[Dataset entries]
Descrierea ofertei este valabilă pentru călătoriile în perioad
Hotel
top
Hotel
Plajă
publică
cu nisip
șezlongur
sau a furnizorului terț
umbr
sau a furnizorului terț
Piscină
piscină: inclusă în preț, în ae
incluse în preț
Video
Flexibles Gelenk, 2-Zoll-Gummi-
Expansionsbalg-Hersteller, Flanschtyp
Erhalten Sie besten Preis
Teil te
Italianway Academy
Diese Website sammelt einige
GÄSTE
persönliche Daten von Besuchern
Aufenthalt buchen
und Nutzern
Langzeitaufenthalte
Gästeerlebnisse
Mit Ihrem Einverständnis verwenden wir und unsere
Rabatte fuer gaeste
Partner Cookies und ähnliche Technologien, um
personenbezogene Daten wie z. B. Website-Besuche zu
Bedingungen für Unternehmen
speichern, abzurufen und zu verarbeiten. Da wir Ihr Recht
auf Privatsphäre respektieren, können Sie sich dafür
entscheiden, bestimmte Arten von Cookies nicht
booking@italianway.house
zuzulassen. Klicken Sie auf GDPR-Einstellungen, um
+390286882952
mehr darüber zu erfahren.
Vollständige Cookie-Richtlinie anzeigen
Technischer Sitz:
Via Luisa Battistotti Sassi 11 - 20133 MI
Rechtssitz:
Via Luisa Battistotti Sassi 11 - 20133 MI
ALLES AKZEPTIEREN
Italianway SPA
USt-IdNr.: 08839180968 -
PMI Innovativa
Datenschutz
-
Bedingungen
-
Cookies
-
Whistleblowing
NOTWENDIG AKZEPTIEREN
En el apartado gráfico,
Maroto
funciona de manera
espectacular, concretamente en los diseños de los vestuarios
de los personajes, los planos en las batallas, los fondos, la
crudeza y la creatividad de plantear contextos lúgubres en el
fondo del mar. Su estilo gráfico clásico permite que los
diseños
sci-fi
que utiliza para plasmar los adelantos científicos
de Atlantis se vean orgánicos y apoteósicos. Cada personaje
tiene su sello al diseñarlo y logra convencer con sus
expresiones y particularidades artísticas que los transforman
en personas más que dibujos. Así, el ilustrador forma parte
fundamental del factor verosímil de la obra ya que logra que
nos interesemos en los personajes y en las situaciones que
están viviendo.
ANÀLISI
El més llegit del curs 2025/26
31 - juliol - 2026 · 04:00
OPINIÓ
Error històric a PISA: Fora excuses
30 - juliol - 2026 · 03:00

** Exercise instructions **
Output the complete data exactly as written.

** Task output **
Descrierea ofertei este valabilă pentru călătoriile în perioad
Hotel
top
Hotel
Plajă
publică
cu nisip
șezlongur
sau a furnizorului terț
umbr
sau a furnizorului terț
Piscină
piscină: inclusă în preț, în ae
incluse în preț
Video
Flexibles Gelenk, 2-Zoll-Gummi-
Expansionsbalg-Hersteller, Flanschtyp
Erhalten Sie besten Preis
Teil te
Italianway Academy
Diese Website sammelt einige
GÄSTE
persönliche Daten von Besuchern
Aufenthalt buchen
und Nutzern
Langzeitaufenthalte
Gästeerlebnisse
Mit Ihrem Einverständnis verwenden wir und unsere
Rabatte fuer gaeste
Partner Cookies und ähnliche Technologien, um
personenbezogene Daten wie z. B. Website-Besuche zu
Bedingungen für Unternehmen
speichern, abzurufen und zu verarbeiten. Da wir Ihr Recht
auf Privatsphäre respektieren, können Sie sich dafür
entscheiden, bestimmte Arten von Cookies nicht
booking@italianway.house
zuzulassen. Klicken Sie auf GDPR-Einstellungen, um
+390286882952
mehr darüber zu erfahren.
Vollständige Cookie-Richtlinie anzeigen
Technischer Sitz:
Via Luisa Battistotti Sassi 11 - 20133 MI
Rechtssitz:
Via Luisa Battistotti Sassi 11 - 20133 MI
ALLES AKZEPTIEREN
Italianway SPA
USt-IdNr.: 08839180968 -
PMI Innovativa
Datenschutz
-
Bedingungen
-
Cookies
-
Whistleblowing
NOTWENDIG AKZEPTIEREN
En el apartado gráfico,
Maroto
funciona de manera
espectacular, concretamente en los diseños de los vestuarios
de los personajes, los planos en las batallas, los fondos, la
crudeza y la creatividad de plantear contextos lúgubres en el
fondo del mar. Su estilo gráfico clásico permite que los
diseños
sci-fi
que utiliza para plasmar los adelantos científicos
de Atlantis se vean orgánicos y apoteósicos. Cada personaje
tiene su sello al diseñarlo y logra convencer con sus
expresiones y particularidades artísticas que los transforman
en personas más que dibujos. Así, el ilustrador forma parte
fundamental del factor verosímil de la obra ya que logra que
nos interesemos en los personajes y en las situaciones que
están viviendo.
ANÀLISI
El més llegit del curs 2025/26
31 - juliol - 2026 · 04:00
OPINIÓ
Error històric a PISA: Fora excuses
30 - juliol - 2026 · 03:00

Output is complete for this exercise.